Avec la tonne de plastique que tu as dans ton corps, le réchauffement climatique a du soucis à se faire.

— Merci pour ton intervention Isabella, si j'avais eu besoin d'entendre ta voix sifflante je te l'aurais fait savoir. la rembarre Raphaël.

Je dissimule non sans mal la satisfaction que l'intervention de Raphaël me procure. Isabella s'enfonce alors dans le canapé. Ezio baisse la tête en essayant de réprimer son sourire moqueur, ce qui me fait sourire à mon tour mais il disparaît vite quand j'entends la voix du patriarche résonner à nouveau.

— Comme je disais, tu devras prouver plus d'une fois que tu peux être véritablement des nôtres et pour que tu sois digne de notre confiance totale. Cependant avec ce que tu as accompli tu mérites de faire part de nos réunions et de nos plans. Nous nous gardons le droit de t'en exclure si nous avons des doutes quant à ta fiabilité ou sur les conséquences médiatiques que cela pourrait avoir.

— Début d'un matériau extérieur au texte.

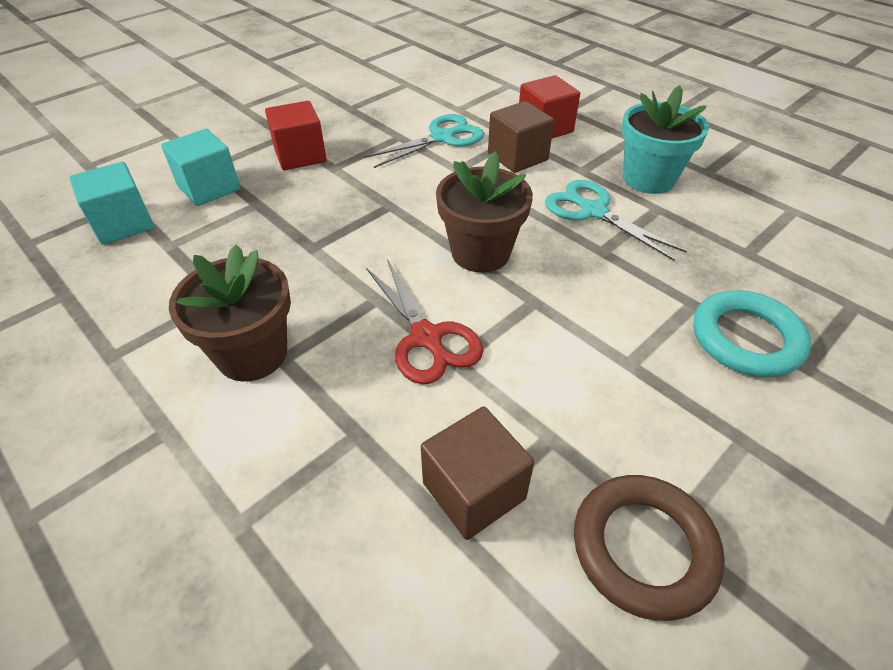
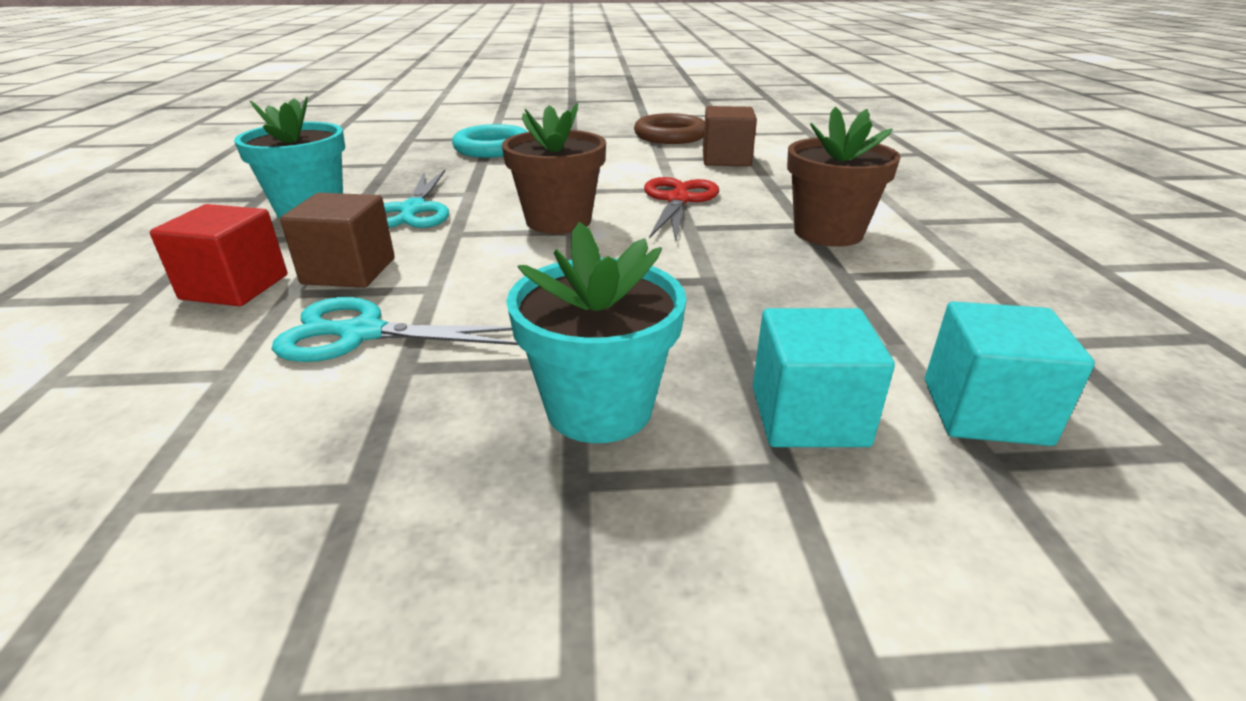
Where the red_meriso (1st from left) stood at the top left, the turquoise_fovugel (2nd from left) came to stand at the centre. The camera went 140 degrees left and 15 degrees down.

Je comprends alors que ma notoriété leur sera toujours un problème quoi que je fasse pour eux. Monte en moi l'envie irrépressible de leur prouver leurs torts et que malgré ma célébrité je peux être discrète sur ma vie privée et protéger leur cercle des médias. Je saurai faire taire leurs doutes et leur prouver ma fiabilité.

— Je vous prouverai que je suis digne de confiance, que ma vie privée peut être loin de toute effervescence médiatique et que jamais vous n'aurez les feux des projecteurs sur vous et vos affaires.

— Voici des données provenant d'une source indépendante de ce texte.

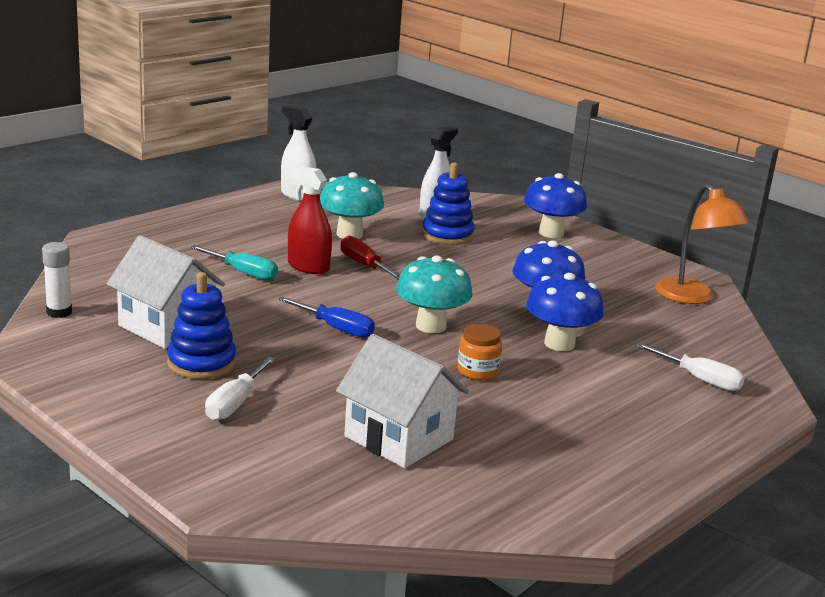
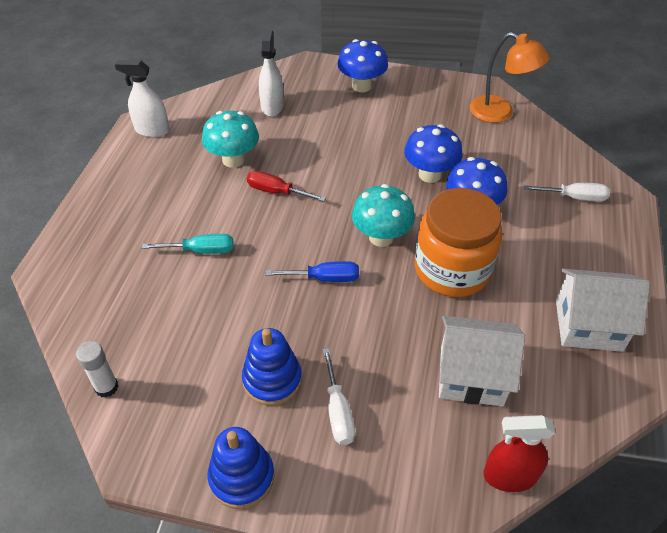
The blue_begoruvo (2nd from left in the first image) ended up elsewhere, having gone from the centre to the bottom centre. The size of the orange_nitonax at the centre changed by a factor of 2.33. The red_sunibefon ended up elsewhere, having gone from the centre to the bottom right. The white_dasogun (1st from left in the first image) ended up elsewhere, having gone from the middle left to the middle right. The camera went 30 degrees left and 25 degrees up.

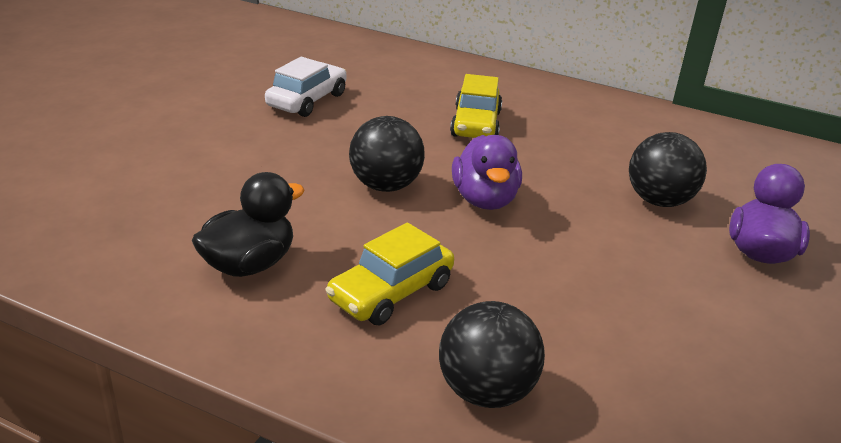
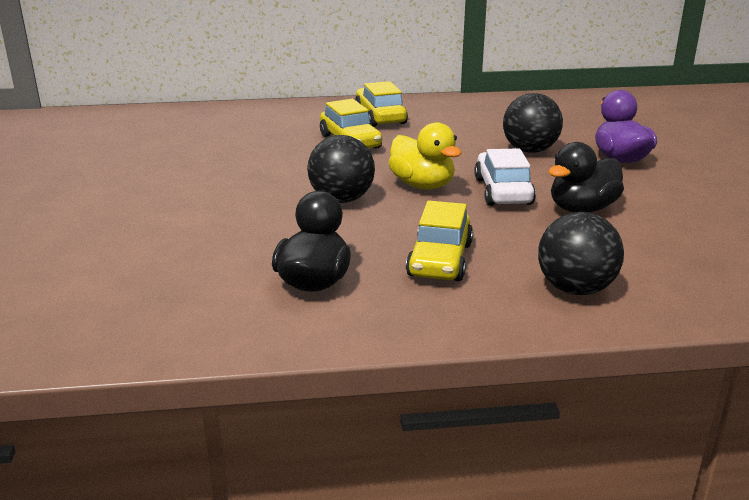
The second view gained the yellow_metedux (2nd from left) at the top centre. What was the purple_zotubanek (1st from left) at the centre turned into the yellow_zotubanek at the top centre. The white_metedux ended up elsewhere, having gone from the top centre to the middle right. The second view gained the black_zotubanek (2nd from left) at the middle right. The camera went 30 degrees left and 5 degrees down.

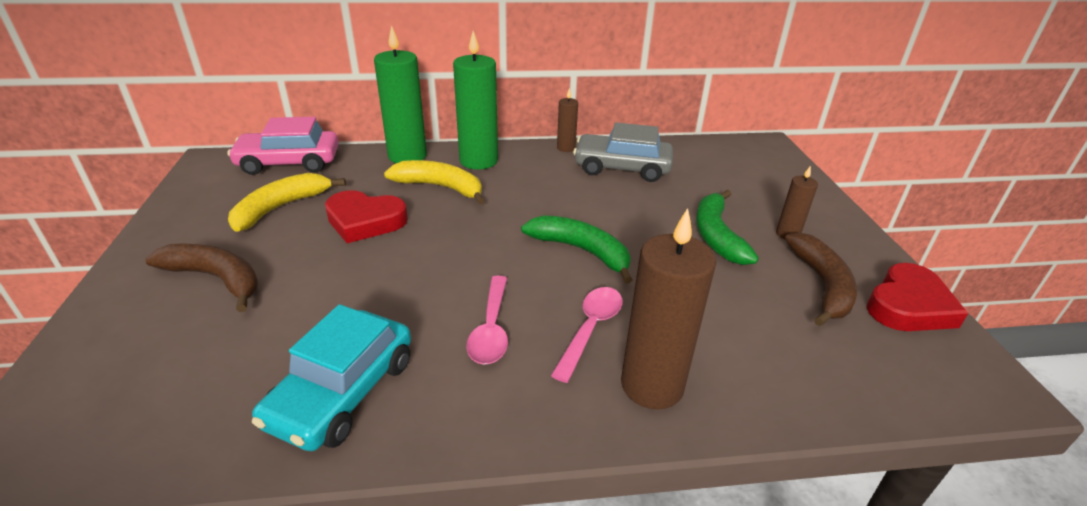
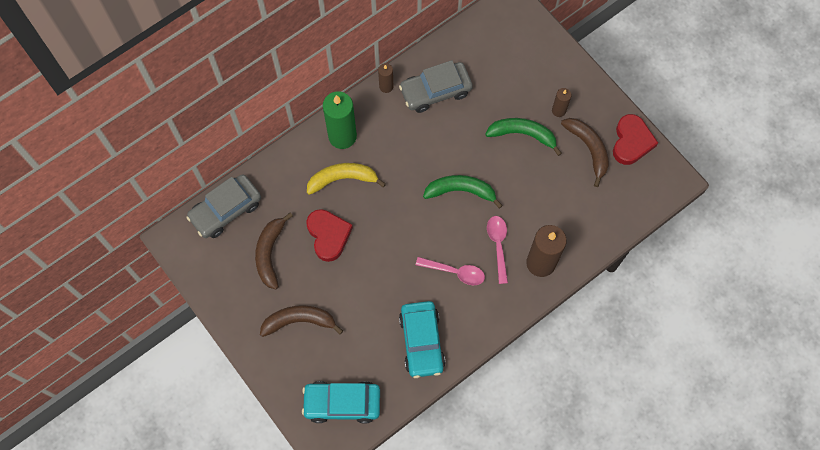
What was the pink_metedux at the top left turned into the grey_metedux (1st from left) at the middle left. What was the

— Tes paroles sont sages mais ne t'engages pas sur un terrain glissant. Tu ne peux pas savoir à l'avance ce qui va se passer alors garde tes mots pour toi et nous nous concentrerons plus sur tes actes. Seuls ces derniers feront foi de ta légitimité au sein de notre famille.

Je hoche la tête, demeurant impassible ne désirant pas qu'il comprenne que ses mots, semblables à des flèches, sont allés directement se planter dans mon égo.

— Maintenant pour ce qui est de la taupe, en savons-nous plus ?

— Tout ce que j'ai réussi à lui extraire comme information est qu'il était contacté par numéro masqué et qu'au bout du fil une voix de femme l'informait de ce qui allait se passer.

— Bien, il n'y a pas trente-six solutions. Au sein de notre cercle, il y a toi Isabella, Pia, Valentina et Giulia. C'est forcément l'une d'entre vous. accuse Raphaël.

— Vous ne me suspectez quand même pas ? s'offusque Isabella, les yeux écarquillés et la bouche ouverte.

Si elle ne m'inspirait pas autant de mépris j'aurais presque pu la prendre en pitié mais au lieu de ça je jubile des soupçons qu'elle attise en espérant secrètement qu'elle soit cette fameuse voix.

— Et pourquoi pas ? répond Ezio d'un ton sec en la fusillant du regard.

— Mais parce que.... Enfin..., elle marque une pause pour formuler une phrase compréhensible, soyez sérieux deux minutes je ne vais pas vous trahir. Depuis la mort de Giuseppe je n'ai fait que vous aider et m'investir dans les plans pourquoi j'irais contrecarrer tout ça et vous planter un couteau dans le dos ?

— Désolée Isabella, on doit douter de tout le monde. Je vais te demander de me passer ton portable pour vérifier ton journal d'appel, simple vérification tu comprends ? répond Raphaël en calmant les esprits.

Isabella s'exécute et c'est Ezio qui s'empare de son téléphone. Après quelques minutes à faire défiler le journal, il hoche la tête négativement. Dépitée qu'elle ne soit pas la taupe, je le regarde rendre le téléphone à sa propriétaire qui reste muette.

— Bien, maintenant que tu es dégagée de tous soupçons, nous allons devoir fouiller dans le portable de chaque fille et découvrir qui nous a trahis.

Sur ces mots, Raphaël quitte le salon avec Isabella à ses talons.

— Rendez-vous dans une heure chez moi pour nous réunir avec les filles et percer tout ça à jour.